CBT can be carried out either one-to-one with a therapist or in a group. Treatment will often last three to four months.
Interpersonal therapy (IPT) involves talking to a therapist about the problems you're experiencing.
It aims to identify problems in your relationships with family, friends or partners and how they might relate to your feelings of depression.
Treatment also usually lasts three to four months.
Antidepressants may be recommended if you have moderate or severe depression and you don't want to try psychological treatment or psychological treatment doesn't help.
They may also be used if you have mild postnatal depression and a previous history of depression.
Antidepressants work by balancing mood-altering chemicals in your brain. They can help ease symptoms such as low mood, irritability, lack of concentration and sleeplessness, allowing you to function normally and helping you cope better with your new baby.
Antidepressants usually need to be taken for at least a week before the benefit starts to be felt, so it's important to keep taking them even if you don't notice an improvement straight away. You'll usually need to take them for around six months after you start to feel better. If you stop too early, your depression may return.
Antidepressants and breastfeeding
If you’re breastfeeding, talk to your doctor about suitable medicines, as not all anti-depressants are safe to take while breastfeeding.
Your doctor should explain any risks of taking antidepressants and you should be offered the type with the least risk for you and your baby.
General side effects of antidepressants include:
These side effects should pass once your body gets used to the medication.
Severe postnatal depression
If your postnatal depression is very severe and it doesn't respond to the treatments above, you'll probably be referred to a specialist mental health team.
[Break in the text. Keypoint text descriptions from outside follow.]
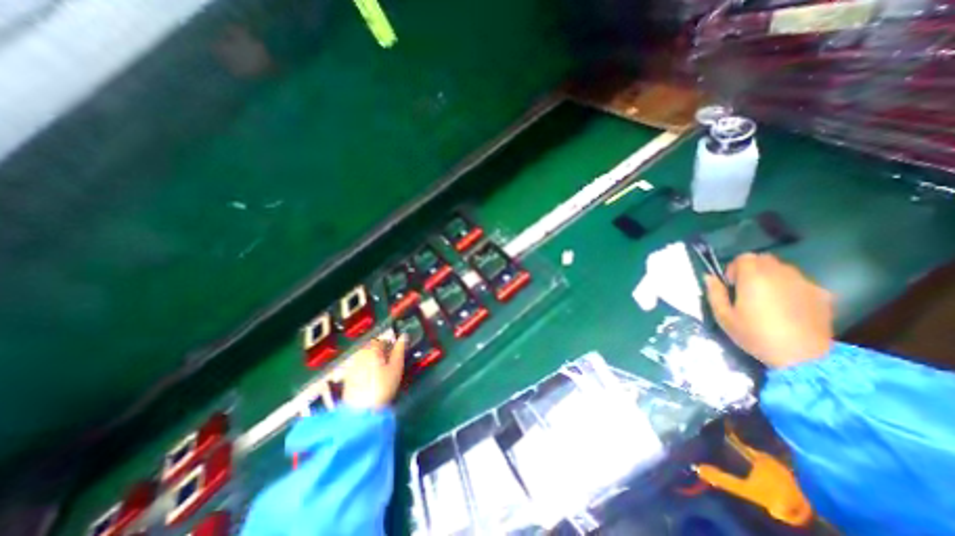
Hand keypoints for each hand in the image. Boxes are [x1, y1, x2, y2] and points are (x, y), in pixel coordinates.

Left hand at [338, 334, 405, 409]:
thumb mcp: (396, 367)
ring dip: (373, 361)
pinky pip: (359, 366)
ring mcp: (352, 364)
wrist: (361, 412)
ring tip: (380, 375)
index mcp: (372, 349)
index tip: (395, 359)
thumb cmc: (383, 387)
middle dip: (381, 354)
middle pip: (373, 348)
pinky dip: (365, 369)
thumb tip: (404, 335)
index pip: (384, 341)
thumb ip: (400, 350)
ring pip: (365, 357)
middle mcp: (360, 353)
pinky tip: (370, 381)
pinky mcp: (347, 376)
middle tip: (388, 367)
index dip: (391, 349)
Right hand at [704, 254, 832, 365]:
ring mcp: (805, 283)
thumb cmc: (755, 334)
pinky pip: (801, 282)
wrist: (802, 357)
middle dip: (753, 270)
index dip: (734, 268)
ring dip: (772, 277)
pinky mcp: (822, 294)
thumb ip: (714, 293)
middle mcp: (780, 274)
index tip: (732, 285)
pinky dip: (791, 288)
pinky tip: (789, 307)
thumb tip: (709, 277)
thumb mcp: (724, 316)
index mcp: (754, 277)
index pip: (743, 257)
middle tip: (748, 290)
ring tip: (769, 299)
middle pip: (764, 259)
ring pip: (783, 269)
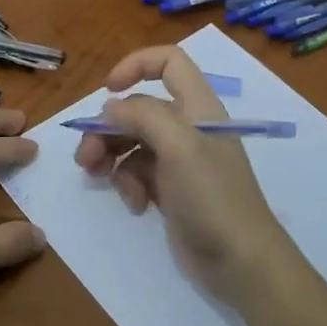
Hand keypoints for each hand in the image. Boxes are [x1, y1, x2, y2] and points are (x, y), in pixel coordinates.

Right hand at [73, 46, 289, 302]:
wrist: (241, 263)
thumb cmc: (212, 196)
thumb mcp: (178, 146)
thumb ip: (142, 115)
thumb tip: (111, 107)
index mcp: (197, 106)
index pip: (168, 61)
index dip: (136, 65)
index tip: (109, 90)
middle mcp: (188, 126)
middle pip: (138, 107)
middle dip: (108, 127)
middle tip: (85, 156)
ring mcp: (179, 159)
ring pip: (132, 141)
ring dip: (111, 155)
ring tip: (97, 177)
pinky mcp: (171, 189)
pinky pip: (138, 172)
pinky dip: (129, 183)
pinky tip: (136, 205)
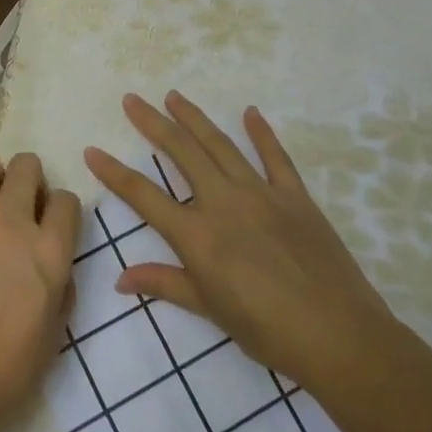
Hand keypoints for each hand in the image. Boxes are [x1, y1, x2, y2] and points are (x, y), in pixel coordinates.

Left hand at [0, 152, 81, 431]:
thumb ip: (61, 285)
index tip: (52, 224)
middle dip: (29, 179)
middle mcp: (12, 222)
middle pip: (27, 166)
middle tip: (20, 204)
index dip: (61, 210)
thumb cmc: (10, 368)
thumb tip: (53, 265)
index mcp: (49, 250)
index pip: (66, 200)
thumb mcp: (56, 331)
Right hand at [84, 91, 399, 393]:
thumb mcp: (209, 310)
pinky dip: (261, 133)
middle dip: (153, 123)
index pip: (144, 195)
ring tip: (174, 96)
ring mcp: (261, 193)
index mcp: (197, 235)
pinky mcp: (294, 196)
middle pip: (181, 153)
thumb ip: (164, 284)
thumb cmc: (266, 330)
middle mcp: (223, 202)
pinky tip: (250, 113)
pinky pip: (275, 157)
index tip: (93, 149)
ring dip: (194, 118)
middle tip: (133, 100)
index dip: (114, 172)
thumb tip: (120, 279)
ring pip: (220, 145)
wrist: (338, 335)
Your team will be able to try additional treatments, such as:
- more intensive CBT
- other psychological treatments, such as psychotherapy
- therapies such as baby massage to help you bond better with your baby, if this has become a problem
- different medications
- electroconvulsive therapy (ECT) – where electrodes are placed on your head and pulses of electricity are sent through the brain, which may improve your mood by changing the balance of chemicals in your brain
If it's thought that your depression is so severe that you're at risk of harming yourself or others, you may be admitted to hospital or a mental health clinic.
Your baby can either be looked after by your partner or family until you're well enough to return home, or you can stay in a specialised "mother and baby" mental health unit.